The Government was too slow to recognise the scale of the health crisis from COVID-19 and we are already paying the economic price.
I am increasingly worried that the slow and muddled health response is now being followed by a slow and muddled response to saving jobs. The window is closing to protect existing jobs and encourage firms to invest in creating new ones.
There has been a worrying rise in people in East Hull claiming for Universal Credit and other benefits last month, a rise of over 70% since the outbreak of COVID-19. Although this is an imperfect measure of unemployment, it hints at the scale of the looming jobs crisis in East Hull.
Reports the government has pushed back its next full budget to the Autumn are worrying, as we’re already lagging behind other countries like Germany, which announced a full economic package weeks ago.
We need an urgent package of economic measures with a clear focus: jobs, jobs, jobs.
We need a strategic withdrawal of support schemes tailored to the needs of specific sectors and areas such as the caravan industry locally. It is vital that support is extended to those firms that have already missed much of their seasonal trade and now face an uncertain winter. A flexible, sector-focused approach to ending the furlough scheme, that allows manufacturers to respond to market conditions, would allow the industry to come through this crisis.
The Chancellor plans to withdraw support for all sectors and areas of the economy at once, and has not linked his plan to other public health measures, such as easing social distancing guidelines where it is safe to do so.

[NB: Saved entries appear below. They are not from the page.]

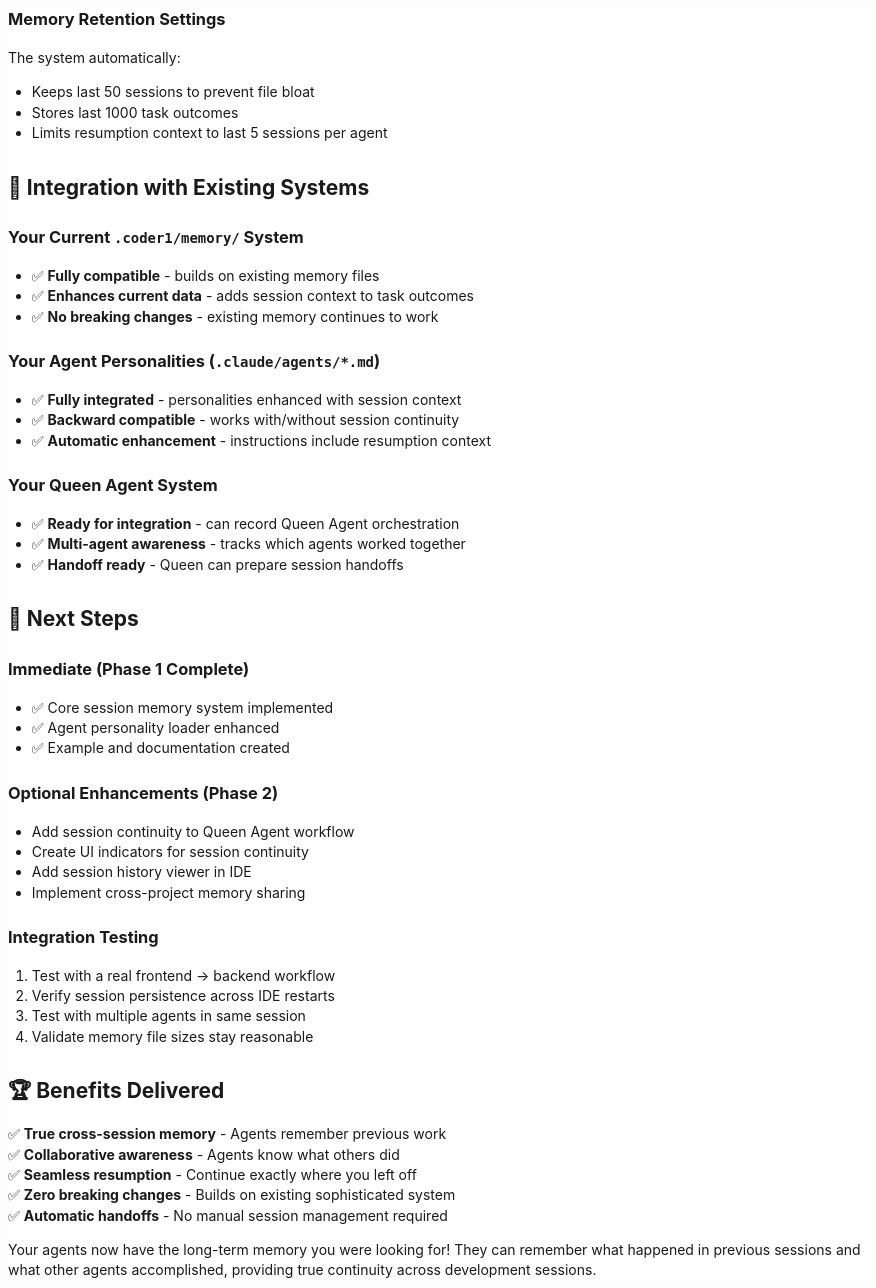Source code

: ### Memory Retention Settings
The system automatically:
- Keeps last 50 sessions to prevent file bloat
- Stores last 1000 task outcomes
- Limits resumption context to last 5 sessions per agent

## 🔄 Integration with Existing Systems

### Your Current `.coder1/memory/` System
- ✅ **Fully compatible** - builds on existing memory files
- ✅ **Enhances current data** - adds session context to task outcomes
- ✅ **No breaking changes** - existing memory continues to work

### Your Agent Personalities (`.claude/agents/*.md`)
- ✅ **Fully integrated** - personalities enhanced with session context
- ✅ **Backward compatible** - works with/without session continuity
- ✅ **Automatic enhancement** - instructions include resumption context

### Your Queen Agent System
- ✅ **Ready for integration** - can record Queen Agent orchestration
- ✅ **Multi-agent awareness** - tracks which agents worked together
- ✅ **Handoff ready** - Queen can prepare session handoffs

## 🎯 Next Steps

### Immediate (Phase 1 Complete)
- ✅ Core session memory system implemented
- ✅ Agent personality loader enhanced
- ✅ Example and documentation created

### Optional Enhancements (Phase 2)
- Add session continuity to Queen Agent workflow
- Create UI indicators for session continuity
- Add session history viewer in IDE
- Implement cross-project memory sharing

### Integration Testing
1. Test with a real frontend → backend workflow
2. Verify session persistence across IDE restarts
3. Test with multiple agents in same session
4. Validate memory file sizes stay reasonable

## 🏆 Benefits Delivered

✅ **True cross-session memory** - Agents remember previous work  
✅ **Collaborative awareness** - Agents know what others did  
✅ **Seamless resumption** - Continue exactly where you left off  
✅ **Zero breaking changes** - Builds on existing sophisticated system  
✅ **Automatic handoffs** - No manual session management required  

Your agents now have the long-term memory you were looking for! They can remember what happened in previous sessions and what other agents accomplished, providing true continuity across development sessions.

This one-size-fits all approach won’t work for sectors like hospitality. Pubs and restaurants will be operating well below capacity when they eventually reopen and their fortunes are closely linked to the decisions that are taken on social distancing. It makes no sense to withdraw support for many hospitality workers in East Hull at the same time as sectors that are operating as normal and will need less support.
The Job Retention Scheme and the Self-Employment Income Support Scheme is supporting 23.5% of the working age population in East Hull. Labour called for and welcomed these schemes, but I am concerned about their abrupt withdrawal which risks pushing millions of people into unemployment across the country.